On 1st April 2019 Pandar purchased 80% of the equity shares in Salva. The acquisition was through a share exchange of three shares in Pandar for every five shares in Salva. The market prices of Pandar’s and Salva’s shares at 1st April 2019 were £6 and £3.20 respectively.
The summarised income statements for the two companies for the year ended 30th September 2019 are:
Pandar Salva
£’000 £’000
Revenue 210,000 150,000
Cost of sales (126,000) (100,000)
Gross profit 84,000 50,000
Distribution costs (11,200) (7,000)
Administrative expenses (18,300) (9,000)
Investment income (interest & dividends) 9,500
Finance costs (1,800) (3,000)
Profit before tax 62,200 31,000
Income tax (15,000) (10,000)
Profit for the year 47,200 21,000
The following information for the equity of the companies at 30th September 2019 is available:
£’000 £’000
Equity shares of £1 each 200,000 120,000
Share premium 300,000 Nil
Retained earnings 1st October 2018 40,000 152,000
Profit for the year ended 30th September 2019 47,200 21,000
Dividends paid (26th September 2019) Nil 8,000
The following information is relevant:
The fair values of the net assets of Salva at the date of acquisition were equal to their carrying amounts with the exception of an item of plant which had a carrying amount of £12 million and a fair value of £17 million. This plant had a remaining life of five years (straight line depreciation) at the date of acquisition of Salva. All depreciation is charged to cost of sales.

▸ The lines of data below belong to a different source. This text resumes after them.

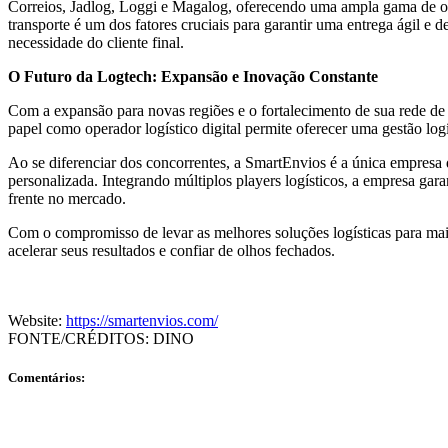
Correios, Jadlog, Loggi e Magalog, oferecendo uma ampla gama de op
transporte é um dos fatores cruciais para garantir uma entrega ágil e d
necessidade do cliente final.
O Futuro da Logtech: Expansão e Inovação Constante
Com a expansão para novas regiões e o fortalecimento de sua rede de t
papel como operador logístico digital permite oferecer uma gestão lo
Ao se diferenciar dos concorrentes, a SmartEnvios é a única empresa d
personalizada. Integrando múltiplos players logísticos, a empresa gara
frente no mercado.
Com o compromisso de levar as melhores soluções logísticas para mai
acelerar seus resultados e confiar de olhos fechados.
Website:
https://smartenvios.com/
FONTE/CRÉDITOS:
DINO
Comentários: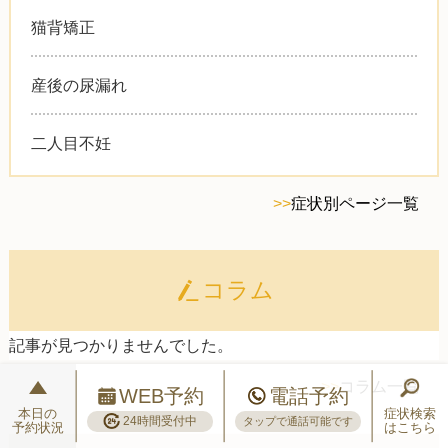
猫背矯正
産後の尿漏れ
二人目不妊
>>
症状別ページ一覧
コラム
記事が見つかりませんでした。
>>
コラム一覧
WEB予約
電話予約
本日の
症状検索
24時間受付中
タップで通話可能です
予約状況
はこちら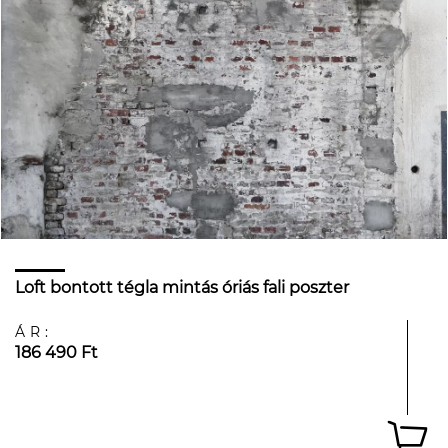
Loft bontott tégla mintás óriás fali poszter
ÁR:
186 490 Ft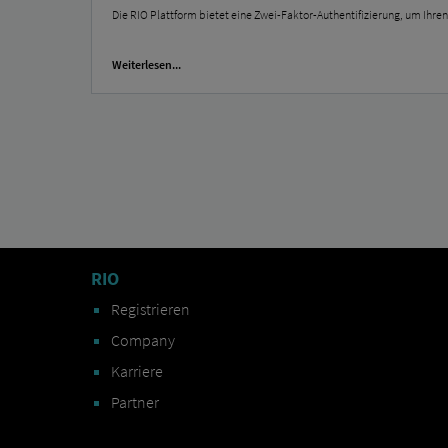
Die RIO Plattform bietet eine Zwei-Faktor-Authentifizierung, um Ihren
Weiterlesen...
RIO
Registrieren
Company
Karriere
Partner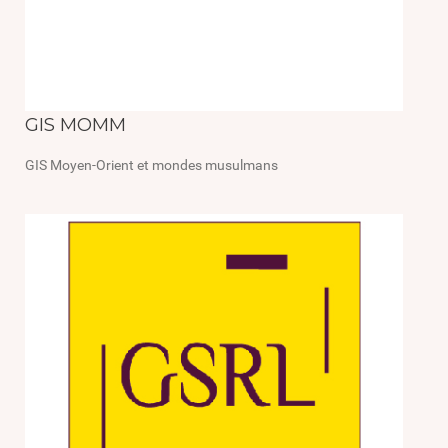
GIS MOMM
GIS Moyen-Orient et mondes musulmans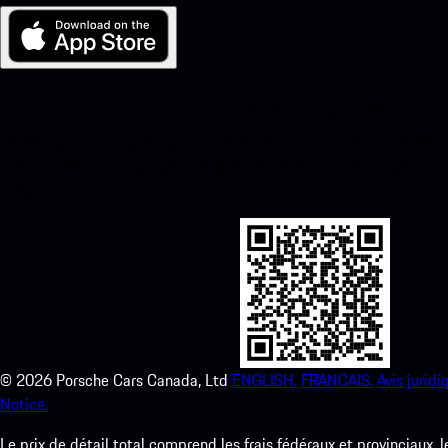
Ma Porsche pour iOS
Téléchargez notre application facilement en scannant le code QR 
instantanément à l’App Store d’Apple et améliorez votre expérienc
temps.
©
2026
Porsche Cars Canada, Ltd
ENGLISH.
FRANCAIS.
Avis juridi
Notice.
Le prix de détail total comprend les frais fédéraux et provinciaux, 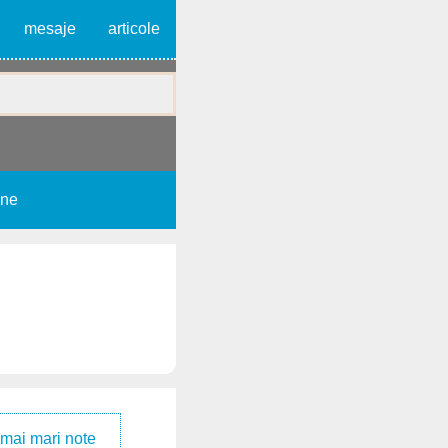
mesaje
articole
une
 mai mari note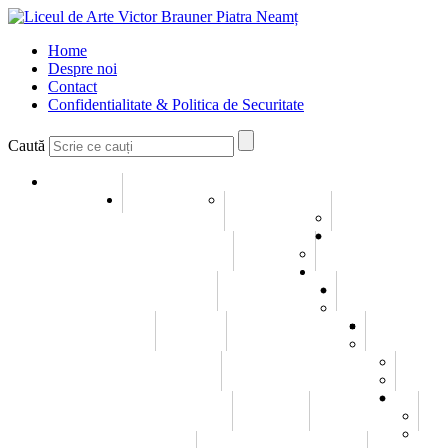
Home
Despre noi
Contact
Confidentialitate & Politica de Securitate
Caută
Home
Despre noi
Conducerea
Misiune si Viziune
Galerie
Galerie Imagini
Galerie Video
Evenimente
Elevi
Consiliul elevilor
Statutul elevului
Olimpiade / Concursuri
Emanuel Elenescu
Istoric
Carl Czerny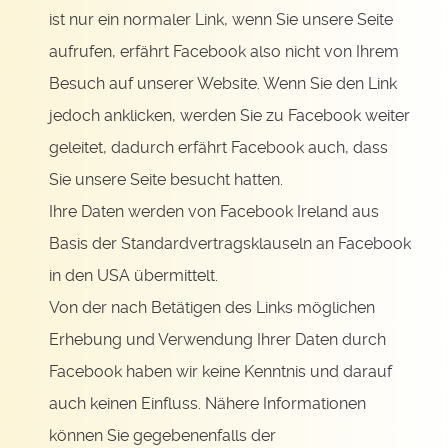
ist nur ein normaler Link, wenn Sie unsere Seite
aufrufen, erfährt Facebook also nicht von Ihrem
Besuch auf unserer Website. Wenn Sie den Link
jedoch anklicken, werden Sie zu Facebook weiter
geleitet, dadurch erfährt Facebook auch, dass
Sie unsere Seite besucht hatten.
Ihre Daten werden von Facebook Ireland aus
Basis der Standardvertragsklauseln an Facebook
in den USA übermittelt.
Von der nach Betätigen des Links möglichen
Erhebung und Verwendung Ihrer Daten durch
Facebook haben wir keine Kenntnis und darauf
auch keinen Einfluss. Nähere Informationen
können Sie gegebenenfalls der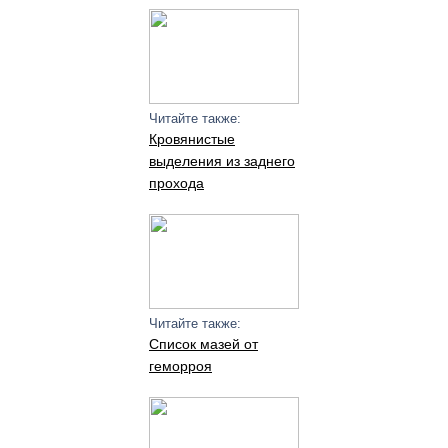
Читайте также:
Кровянистые
выделения из заднего
прохода
Читайте также:
Список мазей от
геморроя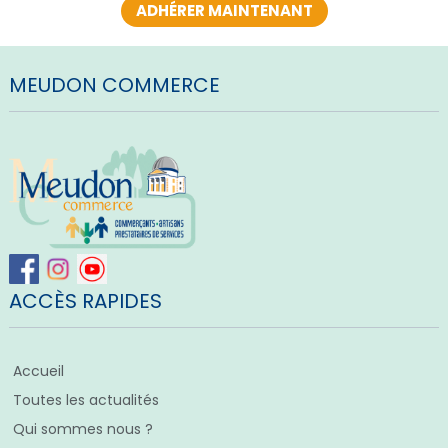
ADHÉRER MAINTENANT
MEUDON COMMERCE
ACCÈS RAPIDES
Accueil
Toutes les actualités
Qui sommes nous ?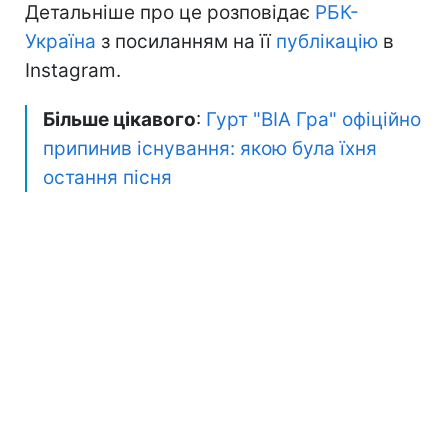
Детальніше про це розповідає
РБК-
Україна
з посиланням на її
публікацію
в
Instagram.
Більше цікавого
:
Гурт "ВІА Гра" офіційно
припинив існування: якою була їхня
остання пісня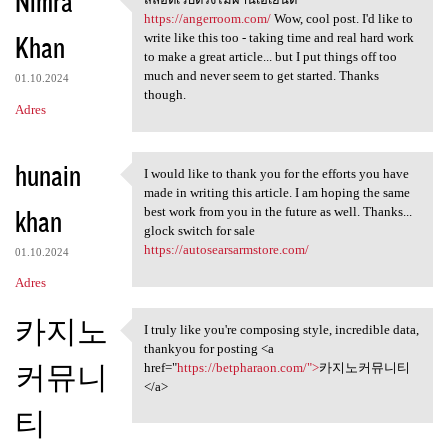
Nimra
สล็อตเว็บตรงไม่ผ่านเอเย่นต์
https://angerroom.com/
Wow, cool post. I'd like to
Khan
write like this too - taking time and real hard work
to make a great article... but I put things off too
much and never seem to get started. Thanks
01.10.2024
though.
Adres
hunain
I would like to thank you for the efforts you have
I would like to thank you for
made in writing this article. I am hoping the same
khan
best work from you in the future as well. Thanks...
glock switch for sale
https://autosearsarmstore.com/
01.10.2024
Adres
카지노
I truly like you're composing style, incredible data,
I truly like you're composing
thankyou for posting <a
커뮤니
href="
https://betpharaon.com/">
카지노커뮤니티
</a>
티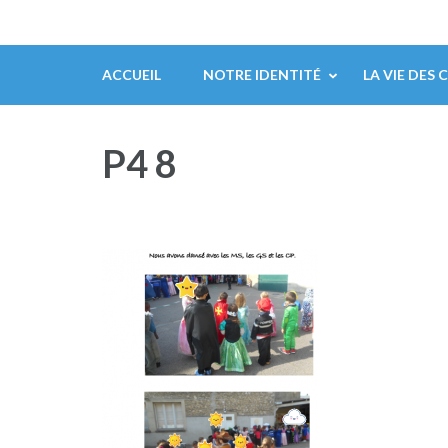
ACCUEIL
NOTRE IDENTITÉ
LA VIE DES 
P4 8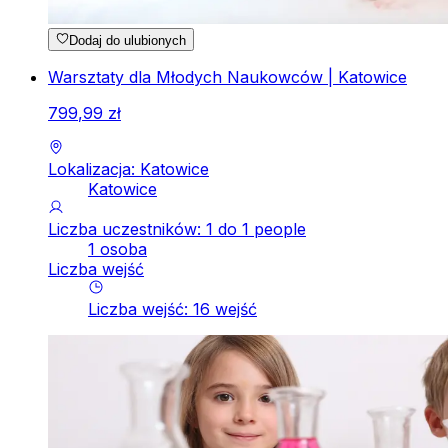
Dodaj do ulubionych
Warsztaty dla Młodych Naukowców | Katowice
799
,
99
zł
Lokalizacja: Katowice
Katowice
Liczba uczestników: 1 do 1 people
1 osoba
Liczba wejść
Liczba wejść
:
16
wejść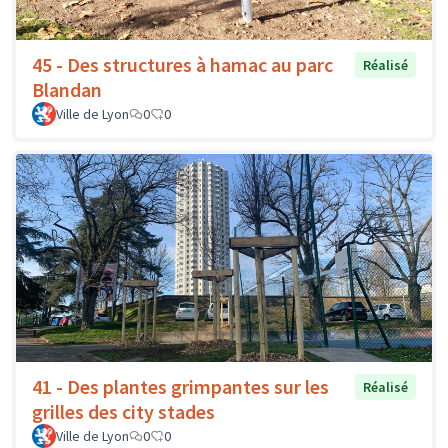
45 - Des structures à hamac au parc
Réalisé
Blandan
Ville de Lyon
0
0
41 - Des plantes grimpantes sur les
Réalisé
grilles des city stades
Ville de Lyon
0
0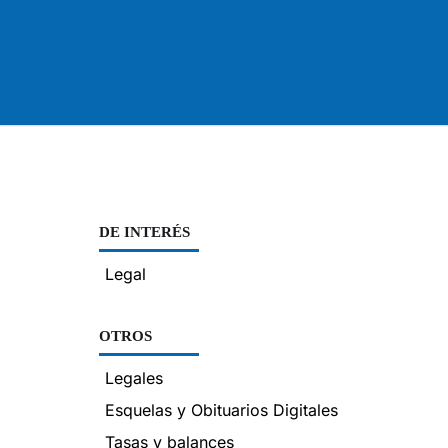
DE INTERÉS
Legal
OTROS
Legales
Esquelas y Obituarios Digitales
Tasas y balances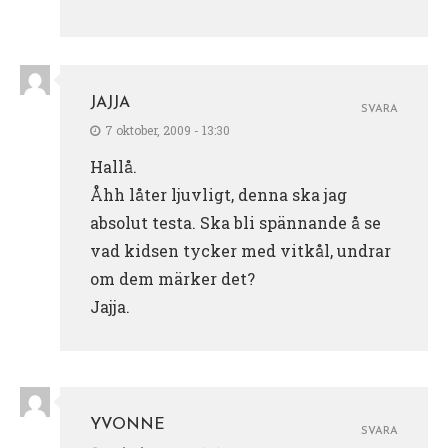
JAJJA
SVARA
7 oktober, 2009 - 13:30
Hallå.
Åhh låter ljuvligt, denna ska jag
absolut testa. Ska bli spännande å se
vad kidsen tycker med vitkål, undrar
om dem märker det?
Jajja.
YVONNE
SVARA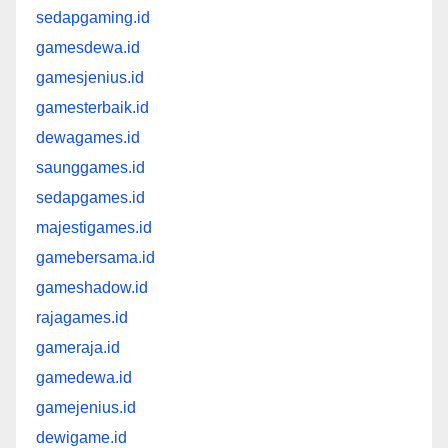
sedapgaming.id
gamesdewa.id
gamesjenius.id
gamesterbaik.id
dewagames.id
saunggames.id
sedapgames.id
majestigames.id
gamebersama.id
gameshadow.id
rajagames.id
gameraja.id
gamedewa.id
gamejenius.id
dewigame.id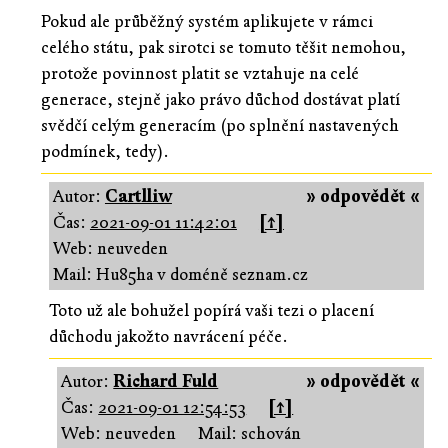
Pokud ale průběžný systém aplikujete v rámci
celého státu, pak sirotci se tomuto těšit nemohou,
protože povinnost platit se vztahuje na celé
generace, stejně jako právo důchod dostávat platí
svědčí celým generacím (po splnění nastavených
podmínek, tedy).
Autor:
Cartlliw
» odpovědět «
Čas:
2021-09-01 11:42:01
[↑]
Web: neuveden
Mail: Hu85ha v doméně seznam.cz
Toto už ale bohužel popírá vaši tezi o placení
důchodu jakožto navrácení péče.
Autor:
Richard Fuld
» odpovědět «
Čas:
2021-09-01 12:54:53
[↑]
Web: neuveden
Mail: schován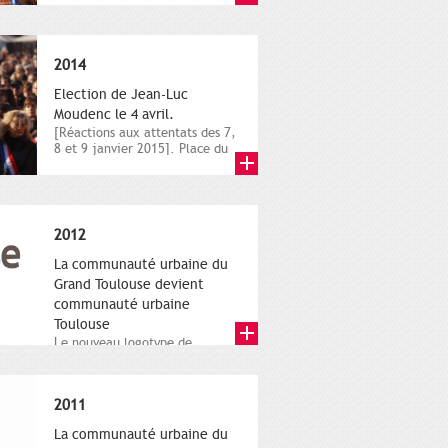
novembre,...
2014
Election de Jean-Luc
Moudenc le 4 avril.
[Réactions aux attentats des 7,
8 et 9 janvier 2015]. Place du
Capitole. 8 janvier...
2012
La communauté urbaine du
Grand Toulouse devient
communauté urbaine
Toulouse
Le nouveau logotype de
Toulouse Métropole,
représentant l'anneau de
Moëbius.
2011
La communauté urbaine du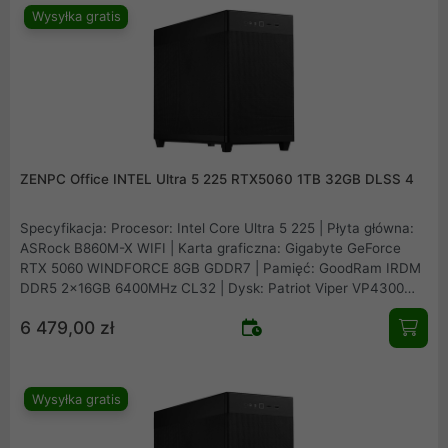
Wysyłka gratis
ZENPC Office INTEL Ultra 5 225 RTX5060 1TB 32GB DLSS 4
Specyfikacja: Procesor: Intel Core Ultra 5 225 | Płyta główna:
ASRock B860M-X WIFI | Karta graficzna: Gigabyte GeForce
RTX 5060 WINDFORCE 8GB GDDR7 | Pamięć: GoodRam IRDM
DDR5 2x16GB 6400MHz CL32 | Dysk: Patriot Viper VP4300
Lite 1TB M.2 PCIe NVMe Gen4 | Obudowa: Asus Prime AP201
6 479,00 zł
Mesh | Zasilacz: Seasonic B12 BM-550 80Plus Bronze 550W |
Chłodzenie procesora: Arctic Freezer 36 Black | Wentylatory:
1x fabryczny + 2x Fander Roxo P12 Reverse
Wysyłka gratis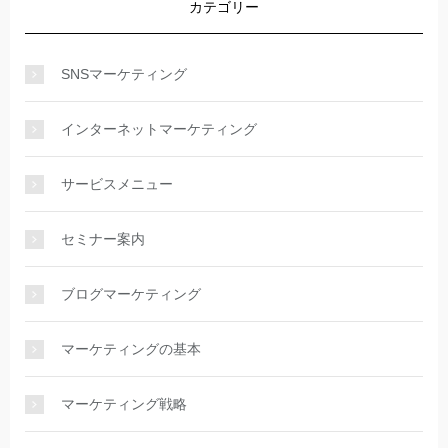
カテゴリー
SNSマーケティング
インターネットマーケティング
サービスメニュー
セミナー案内
ブログマーケティング
マーケティングの基本
マーケティング戦略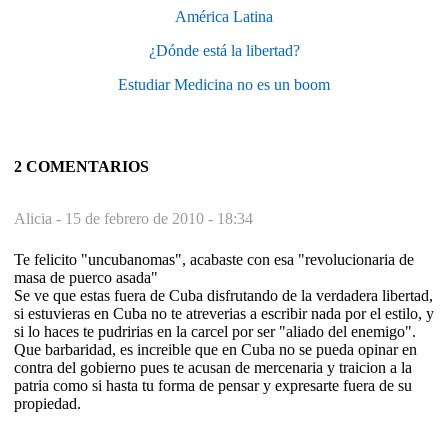
América Latina
¿Dónde está la libertad?
Estudiar Medicina no es un boom
2 COMENTARIOS
Alicia -
15 de febrero de 2010 - 18:34
Te felicito "uncubanomas", acabaste con esa "revolucionaria de
masa de puerco asada"
Se ve que estas fuera de Cuba disfrutando de la verdadera libertad,
si estuvieras en Cuba no te atreverias a escribir nada por el estilo, y
si lo haces te pudririas en la carcel por ser "aliado del enemigo".
Que barbaridad, es increible que en Cuba no se pueda opinar en
contra del gobierno pues te acusan de mercenaria y traicion a la
patria como si hasta tu forma de pensar y expresarte fuera de su
propiedad.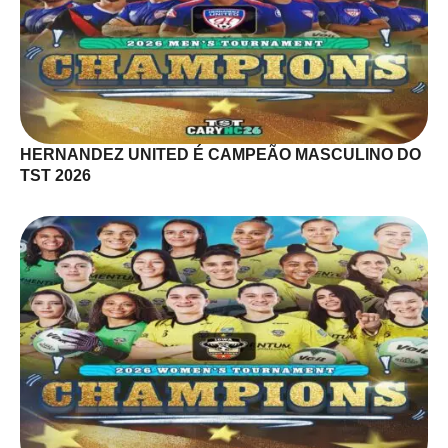
HERNANDEZ UNITED É CAMPEÃO MASCULINO DO
TST 2026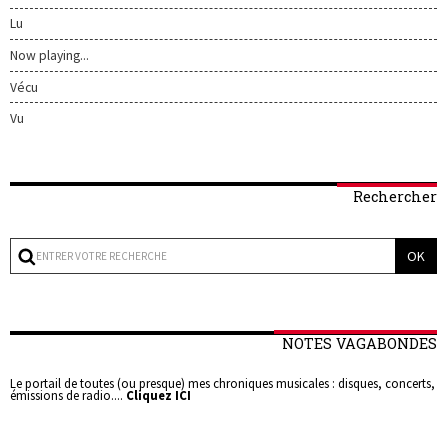
Lu
Now playing...
Vécu
Vu
Rechercher
NOTES VAGABONDES
Le portail de toutes (ou presque) mes chroniques musicales : disques, concerts,
émissions de radio....
Cliquez ICI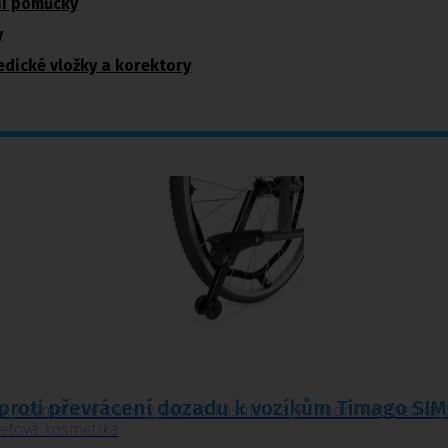
ní pomůcky
y
dické vložky a korektory
proti převrácení dozadu k vozíkům Timago SIM
a
,
Kosmetické balíčky
,
Dětská kosmetika
,
Přírodní kosmetika
,
leťová kosmetika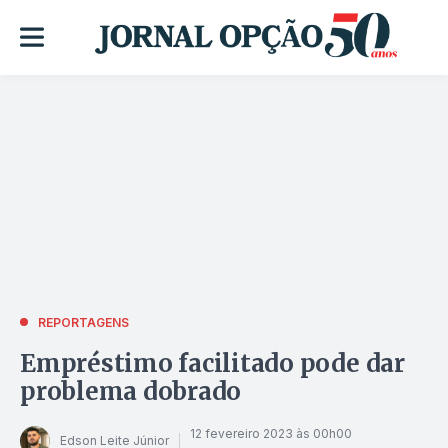
REPORTAGENS
Empréstimo facilitado pode dar
problema dobrado
12 fevereiro 2023 às 00h00
Edson Leite Júnior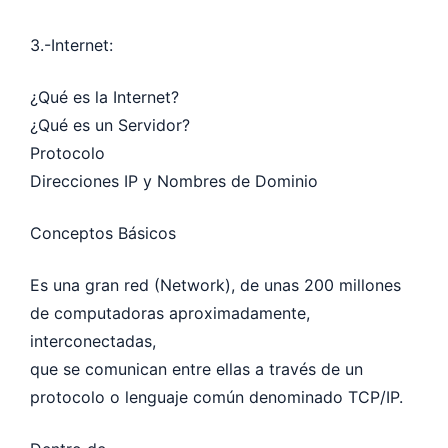
3.-Internet:
¿Qué es la Internet?
¿Qué es un Servidor?
Protocolo
Direcciones IP y Nombres de Dominio
Conceptos Básicos
Es una gran red (Network), de unas 200 millones
de computadoras aproximadamente,
interconectadas,
que se comunican entre ellas a través de un
protocolo o lenguaje común denominado TCP/IP.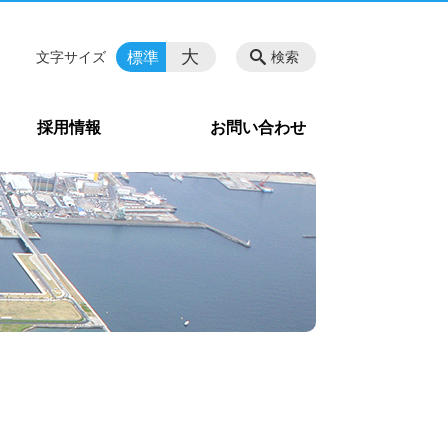
大
標準
文字サイズ
検索
採用情報
お問い合わせ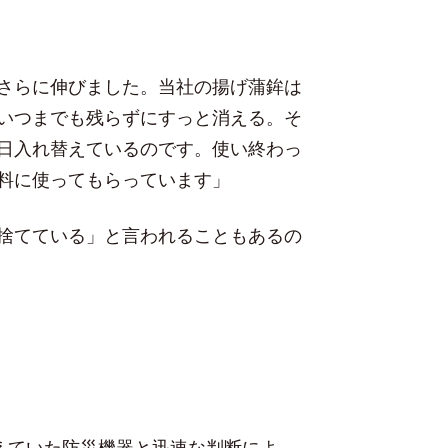
さらに伸びました。当社の揚げ蒲鉾は
いつまでも残らずにすっと消える。そ
日入れ替えているのです。使い終わっ
料に使ってもらっています」
捨てている」と言われることもあるの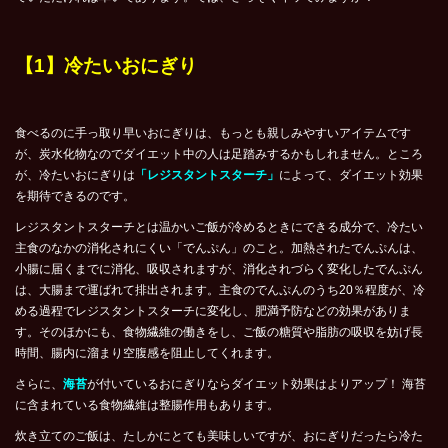
【1】冷たいおにぎり
食べるのに手っ取り早いおにぎりは、もっとも親しみやすいアイテムです
が、炭水化物なのでダイエット中の人は足踏みするかもしれません。ところ
が、冷たいおにぎりは
「レジスタントスターチ」
によって、ダイエット効果
を期待できるのです。
レジスタントスターチとは温かいご飯が冷めるときにできる成分で、冷たい
主食のなかの消化されにくい「でんぷん」のこと。加熱されたでんぷんは、
小腸に届くまでに消化、吸収されますが、消化されづらく変化したでんぷん
は、大腸まで運ばれて排出されます。主食のでんぷんのうち20％程度が、冷
める過程でレジスタントスターチに変化し、肥満予防などの効果がありま
す。そのほかにも、食物繊維の働きをし、ご飯の糖質や脂肪の吸収を妨げ長
時間、腸内に溜まり空腹感を阻止してくれます。
さらに、
海苔
が付いているおにぎりならダイエット効果はよりアップ！ 海苔
に含まれている食物繊維は整腸作用もあります。
炊き立てのご飯は、たしかにとても美味しいですが、おにぎりだったら冷た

In addition, Salva owns the registration of a popular internet domain name. The registration, which had a negligible cost, has a five-year remaining life (at the date of acquisition). However, it is renewable indefinitely at a nominal cost. At the date of acquisition, the domain name was valued by a specialist company at £20 million.
The fair values of the plant and domain name have not been reflected in Salva’s financial statements.
Immediately after its acquisition of Salva, Pandar invested £50 million in an 8% loan note from Salva. All interest accruing to 30th September had been accounted for by both companies. Salva also has other loans in issue at 30th September 2019.
Pandar has credited the whole of the dividend it received from Salva to investment income.
After the acquisition, Pandar sold goods to Salva for £15 million on which Pandar made a gross profit margin of 20%. Salva had one third of these goods still in its inventory at 30th September 2019.
The non-controlling interest in Salva is to be valued at its (full) fair value at the date of acquisition. For this purpose, Salva’s share price at that date can be taken to be indicative of the fair value of the shareholding of the non-controlling interest.
The goodwill of Salva has not suffered any impairment.
All items in the above income statements are deemed to accrue evenly over the year unless otherwise indicated.
Required
Calculate the goodwill arising on the acquisition of Salva at 1st April 2019.
Calculate the cost of sales and the breakdown of profit for the year between parent company equity holder and non-controlling interest, as per the consolidated income statement for Pandar Group ended 30th September 2019. Please justify your calculations.
QUESTION 2
Pandar has been approached by a potential new customer, Trilby, to supply them with a substantial quantity of goods on three months credit terms. Pandar is concerned at the risk that such a large order represents in the current difficult economic climate, especially as Pandar’s normal credit terms are only one month’s credit. To support its application for credit, Trilby has sent Pandar a copy of Jolly’s most recent audited consolidated financial statements. Trilby is a wholly-owned subsidiary within the Jolly group. Jolly’s consolidated financial statements show a strong statement of financial position including healthy liquidity ratios.
Required
Comment on the validity of Pandar evaluating Jolly’s consolidated financial statements when deciding on whether to accept the order and grant credit terms to Trilby.